The British have a saying: “Penny wise, pound foolish.” It means saving a few bucks in the short term may end up costing you in the long term.
When the Ogdensburg City Council recently voted not to support the Fort de la Présentation Association in its quest to get grant funding to purchase the property that used to be the fort, it was penny wise, pound foolish.
Mayor Wayne L. Ashley and Councilmen David G. Price, Michael B. Powers and Timothy P. Davis all said they did not want the property going to the association because if it were owned by the nonprofit organization, it would be taken off the tax rolls. The property’s annual tax bill is about $740.
Fort de la Présentation Association President Barbara O’Keefe spoke to the council before it took its vote. The acquisition of the property, she said, will offset the tax loss with multiplier dollars brought in through tourism.
“The deep water dockage on the property will allow us to welcome tall ships, tour boats and domestic cruise ships to enhance our tourism efforts,” she said, according to a story published July 9 by the Watertown Daily Times.
The site is adjacent to the property on which a reproduction of the fort is planned to be built. Acquisition of the property, in addition to giving the association more waterfront access, would secure an important artifact field that has only been lightly touched.
The property is where the actual fort stood. It is a precious piece of Ogdensburg history that could be lost for $740 per year.
Mr. Price said he wasn’t concerned about the $740; he was concerned about losing that $740 per year forever.

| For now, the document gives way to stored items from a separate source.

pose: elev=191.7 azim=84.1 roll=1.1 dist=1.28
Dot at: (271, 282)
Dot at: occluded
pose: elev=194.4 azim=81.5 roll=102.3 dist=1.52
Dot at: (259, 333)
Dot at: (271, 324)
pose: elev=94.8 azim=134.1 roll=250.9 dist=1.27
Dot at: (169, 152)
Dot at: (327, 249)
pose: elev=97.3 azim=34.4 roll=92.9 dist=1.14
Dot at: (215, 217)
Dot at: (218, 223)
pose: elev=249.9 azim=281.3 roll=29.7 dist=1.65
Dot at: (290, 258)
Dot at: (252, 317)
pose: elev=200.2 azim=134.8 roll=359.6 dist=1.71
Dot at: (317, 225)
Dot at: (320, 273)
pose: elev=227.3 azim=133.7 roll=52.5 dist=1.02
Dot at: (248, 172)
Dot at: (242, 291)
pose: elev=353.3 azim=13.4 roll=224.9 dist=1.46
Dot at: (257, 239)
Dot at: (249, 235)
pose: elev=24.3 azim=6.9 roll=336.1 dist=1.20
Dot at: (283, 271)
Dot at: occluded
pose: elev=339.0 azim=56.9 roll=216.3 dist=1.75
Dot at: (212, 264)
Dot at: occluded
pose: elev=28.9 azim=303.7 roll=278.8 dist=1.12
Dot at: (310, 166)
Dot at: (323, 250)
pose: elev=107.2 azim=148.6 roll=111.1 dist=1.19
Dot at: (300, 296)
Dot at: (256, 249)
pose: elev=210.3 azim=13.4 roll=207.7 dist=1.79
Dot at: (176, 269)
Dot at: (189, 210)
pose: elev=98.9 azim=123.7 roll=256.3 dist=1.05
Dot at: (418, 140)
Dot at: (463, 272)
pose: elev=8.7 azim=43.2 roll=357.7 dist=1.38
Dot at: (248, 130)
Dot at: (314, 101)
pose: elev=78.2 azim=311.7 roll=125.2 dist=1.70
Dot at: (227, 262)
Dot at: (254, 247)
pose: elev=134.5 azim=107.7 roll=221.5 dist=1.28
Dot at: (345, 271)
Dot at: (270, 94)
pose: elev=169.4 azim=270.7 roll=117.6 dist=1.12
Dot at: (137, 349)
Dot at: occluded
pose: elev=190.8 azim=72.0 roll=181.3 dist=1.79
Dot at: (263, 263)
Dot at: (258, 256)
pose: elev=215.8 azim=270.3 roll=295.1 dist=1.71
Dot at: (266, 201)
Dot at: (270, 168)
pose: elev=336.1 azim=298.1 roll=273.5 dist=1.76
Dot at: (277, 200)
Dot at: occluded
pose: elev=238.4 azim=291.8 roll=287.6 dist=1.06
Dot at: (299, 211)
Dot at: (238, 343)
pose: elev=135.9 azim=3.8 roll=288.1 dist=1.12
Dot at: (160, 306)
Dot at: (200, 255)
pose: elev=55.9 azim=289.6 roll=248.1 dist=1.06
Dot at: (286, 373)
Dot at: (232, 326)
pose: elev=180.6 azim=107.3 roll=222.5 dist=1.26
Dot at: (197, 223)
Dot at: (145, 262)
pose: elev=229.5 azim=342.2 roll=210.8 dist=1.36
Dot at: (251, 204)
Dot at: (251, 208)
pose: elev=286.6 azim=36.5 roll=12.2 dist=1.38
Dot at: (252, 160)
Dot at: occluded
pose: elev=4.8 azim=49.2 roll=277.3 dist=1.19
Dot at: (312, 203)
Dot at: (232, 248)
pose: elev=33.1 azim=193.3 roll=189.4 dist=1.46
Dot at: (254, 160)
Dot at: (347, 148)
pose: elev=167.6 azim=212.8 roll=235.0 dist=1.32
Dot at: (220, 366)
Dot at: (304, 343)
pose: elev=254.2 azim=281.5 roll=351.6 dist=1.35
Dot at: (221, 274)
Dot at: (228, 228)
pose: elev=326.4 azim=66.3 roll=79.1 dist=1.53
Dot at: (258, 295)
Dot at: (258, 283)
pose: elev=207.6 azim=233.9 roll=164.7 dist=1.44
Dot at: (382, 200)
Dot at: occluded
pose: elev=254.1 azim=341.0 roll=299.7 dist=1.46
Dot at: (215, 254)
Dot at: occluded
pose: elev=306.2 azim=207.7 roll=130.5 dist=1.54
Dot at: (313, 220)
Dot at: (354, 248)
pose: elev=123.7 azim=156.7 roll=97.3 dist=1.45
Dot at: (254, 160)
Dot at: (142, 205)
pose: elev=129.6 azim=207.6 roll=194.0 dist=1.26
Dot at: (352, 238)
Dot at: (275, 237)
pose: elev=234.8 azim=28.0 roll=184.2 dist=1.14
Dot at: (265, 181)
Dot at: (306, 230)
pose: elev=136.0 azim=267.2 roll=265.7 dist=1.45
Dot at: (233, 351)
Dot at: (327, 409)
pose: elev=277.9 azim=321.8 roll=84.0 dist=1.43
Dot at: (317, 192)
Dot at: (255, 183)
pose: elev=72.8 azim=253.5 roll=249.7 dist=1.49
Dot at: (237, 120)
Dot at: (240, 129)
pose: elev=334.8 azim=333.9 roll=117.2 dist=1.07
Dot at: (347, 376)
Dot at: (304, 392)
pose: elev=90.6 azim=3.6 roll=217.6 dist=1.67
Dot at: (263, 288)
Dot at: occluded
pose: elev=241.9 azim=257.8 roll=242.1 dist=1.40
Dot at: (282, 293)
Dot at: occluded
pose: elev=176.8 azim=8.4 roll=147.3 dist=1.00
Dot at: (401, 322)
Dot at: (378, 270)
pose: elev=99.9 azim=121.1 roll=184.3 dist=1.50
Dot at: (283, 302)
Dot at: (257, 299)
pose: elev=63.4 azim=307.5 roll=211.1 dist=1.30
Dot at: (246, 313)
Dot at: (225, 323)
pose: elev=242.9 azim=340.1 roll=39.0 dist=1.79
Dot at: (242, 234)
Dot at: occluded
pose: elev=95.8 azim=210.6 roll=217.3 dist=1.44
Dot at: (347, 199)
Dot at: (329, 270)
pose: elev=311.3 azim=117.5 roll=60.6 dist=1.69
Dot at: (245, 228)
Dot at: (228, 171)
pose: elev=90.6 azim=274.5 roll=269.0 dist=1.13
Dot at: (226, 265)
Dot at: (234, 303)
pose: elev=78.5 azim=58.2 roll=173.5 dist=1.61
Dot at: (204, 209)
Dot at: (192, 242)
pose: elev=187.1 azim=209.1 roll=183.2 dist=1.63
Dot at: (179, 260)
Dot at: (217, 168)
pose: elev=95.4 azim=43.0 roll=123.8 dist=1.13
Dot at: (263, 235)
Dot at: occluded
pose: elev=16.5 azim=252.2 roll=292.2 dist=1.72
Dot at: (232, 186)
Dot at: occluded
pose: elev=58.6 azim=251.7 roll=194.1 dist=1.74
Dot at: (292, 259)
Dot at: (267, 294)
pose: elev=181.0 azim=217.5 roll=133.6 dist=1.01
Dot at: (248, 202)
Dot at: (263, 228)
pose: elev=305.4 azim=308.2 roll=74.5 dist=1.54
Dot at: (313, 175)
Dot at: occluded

What he didn’t consider was the much greater amount of money available if the Fort de la Présentation Association was able to complete its transformation of this important piece of real estate into a genuine tourist attraction. That’s forever, too.
It’s a volunteer group trying to develop the site. Progress has been slow, but momentum has been growing.
Councilor Jennifer Stevenson disagreed with her colleagues’ decision not to support the Fort de la Présentation Association.
“The fort seems to be gaining momentum with what they have been doing in that area of the city,” she said. “They’ve got a beautiful park that our citizens have use of, and this is the site of the original fort. It’s not just acquiring a piece of land. It is a piece of land with our history embedded in it.”
Now is not the time to abandon this effort; now is the time to make an investment. The council members who voted against supporting the association all said it wasn’t the amount of money. It was just that it was some money.
But the unescapable truth is — it’s a small amount of money. The loss of it won’t make any difference in the city’s battle to right its financial ship.
As Ms. Stevenson said, the city doesn’t really have a say in who buys the property. Another nonprofit could buy it and take it off the tax rolls, and then it would go with no return in the form of tourism revenue.
Endorsing the Fort de la Présentation Association in its efforts is an easy decision to make. Not supporting the association is penny wise, pound foolish.